MI : I believe in co-design 120%. It is hard to design just yourself, by yourself. Nothing better that having a working great team that throw ideas and not worried to ask or say that they do not know something. better if the team is multidisciplinary. I do not have an ideal design partner, but i like people that love what they do and take constructive comments, positively. I like people that argue with fundamentals and facts.

DL: Which people you interacted had the most influence on your design?
MI : Coworkers and friends that I've worked with. I think from every single one of them I've learned a lot. As i said before, I've had the honor to work along with really talented people to whom I owe a lot

DL: Which books you read had the most effect on your design?
MI : Creative confidence, change by design and the laws of simplicity are great design resources, and in the other hand you might think this two books do not influence design wise, but they have, on me. the books are. Zero To one, Rich Dad Poor Dad and Kaizen methodologies.

DL: How did you develop your skills as a master designer?
MI : learning, practicing, living one day at a time.

DL: Irrelative of time and space, who you would want to meet, talk and discuss with?
MI : from the past, I would love to know what the hell was in DaVinci's head and from now I would love to have a talk with Manoj Bhargava the founder of 5 hour Energy. His R&D program for new inventions is simply, great.

DL: How do you feel about all the awards and recognition you had, is it hard to be famous?
MI : I don't see awards as a way to get famous but more as a validation that all the effort and work you are putting into something is worth it.

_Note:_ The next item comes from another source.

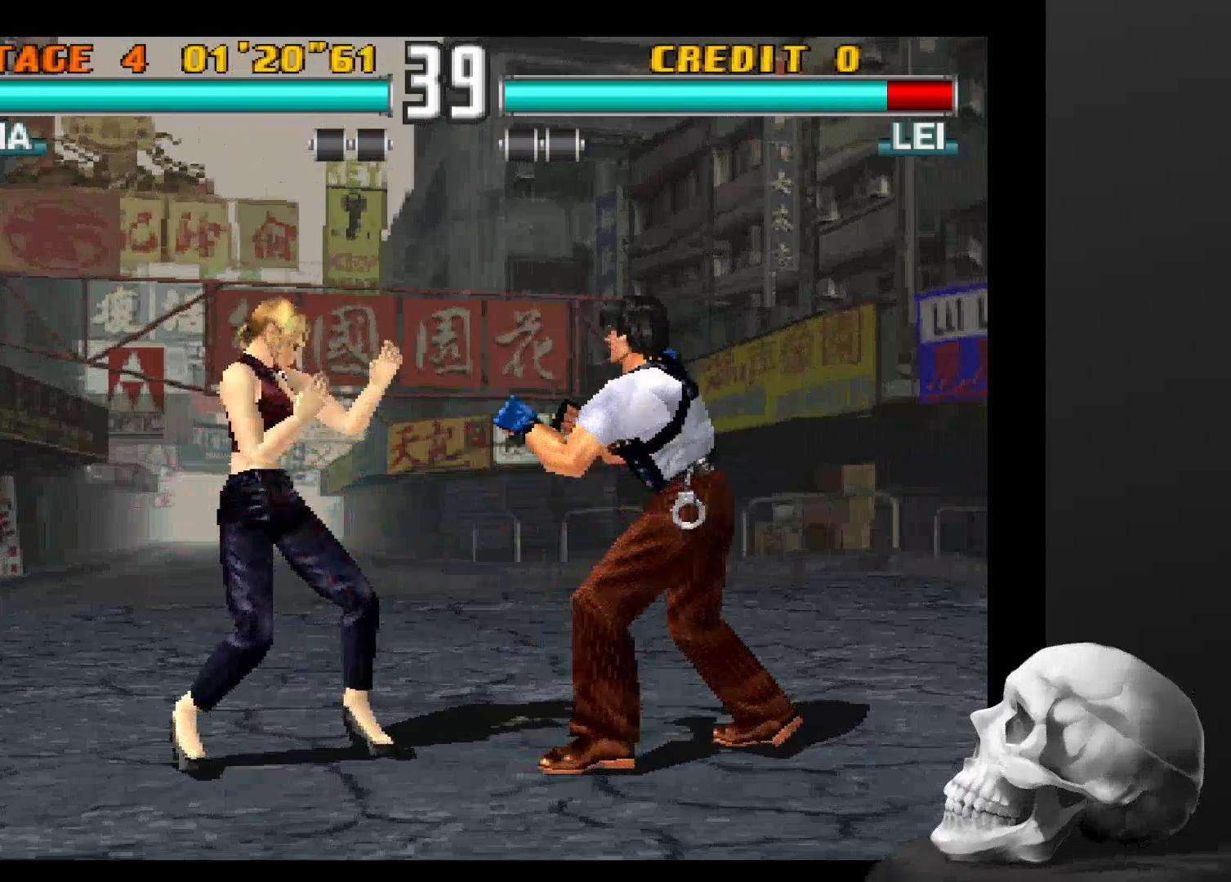
{"dt_ms": 500, "buttons": [], "left_stick": "center", "right_stick": "center", "events": []}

DL: What is your favorite color, place, food, season, thing and brand?
MI : I really like Nardo Gray. Place, gotta say that my parents home, they designed it. Pizza !!. Spring. Thing, my watch, it has more meaning that monetary value and brand, have to say that I love designs from Bang and Oluffsen, they just push the boundaries.

DL: Please tell us a little memoir, a funny thing you had experienced as a designer?
MI : I have cut my self and had so many accidents ( not serious ones) at the shop and so many tetanus shots that a nurse told me I'm immune already.

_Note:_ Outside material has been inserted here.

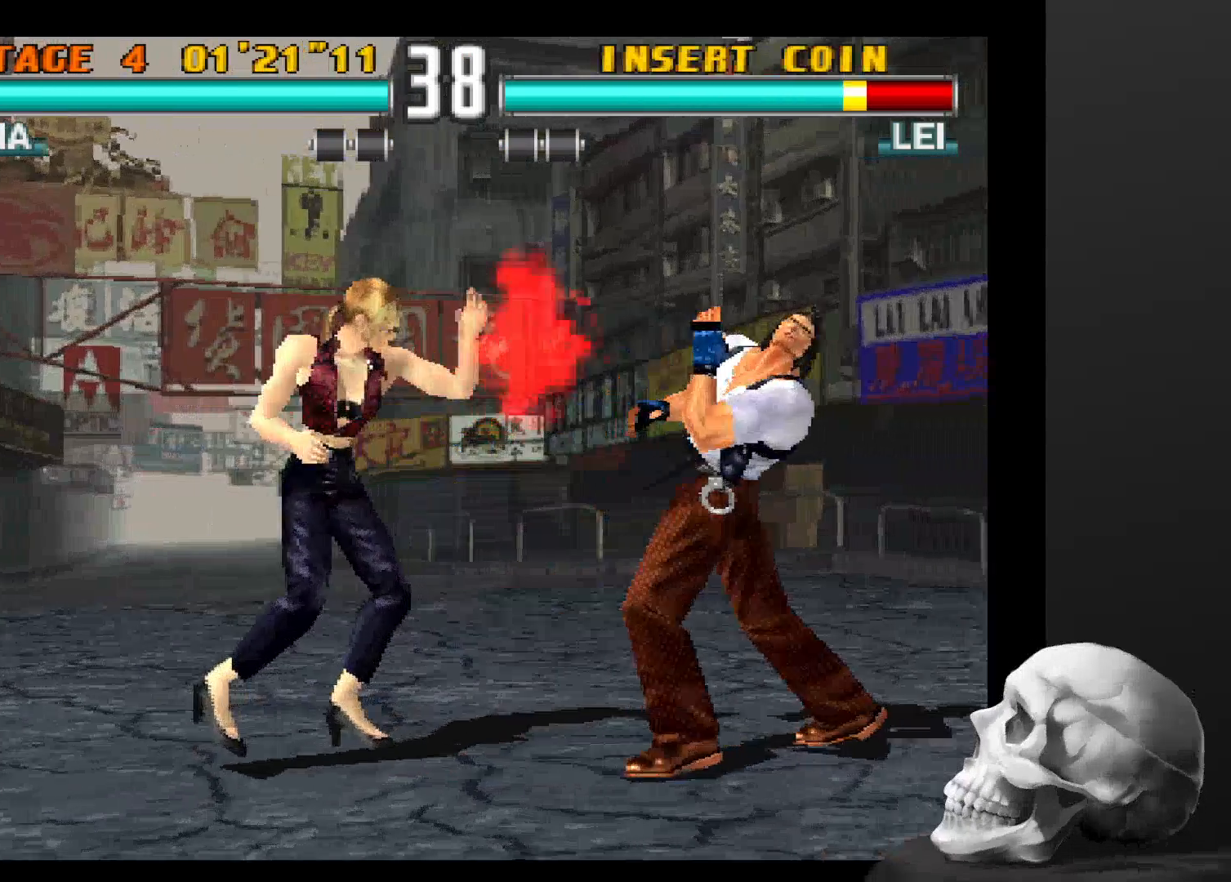
{"dt_ms": 1000, "buttons": [], "left_stick": "center", "right_stick": "center", "events": [[334, "TRIANGLE", "down"], [634, "TRIANGLE", "up"]]}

DL: What makes your day great as a designer, how do you motivate yourself?
MI : Seeing the results of what you have done. when you see people on the street using or interacting with something you have worked in, that is a great feeling i have to say.

DL: When you were a little child, was it obvious that you would become a great designer?
MI : I have always liked making things, so I guess I was nurtured towards that path.

DL: What do you think about future; what do you see will happen in thousand years from now?
MI : I don't even think we are going to be here in 200 years if we keep at the pace we are right now. In a 1000 years we are going to be probably in a different planet or this planet might change its name to Planet Water.

DL: Please tell us anything you wish your fans to know about you, your design and anything else?
MI : I would be great to have fans hahaha !!. I'm a simple person that enjoys meaningful things on life. loves motorcycles and pizza, and good sound.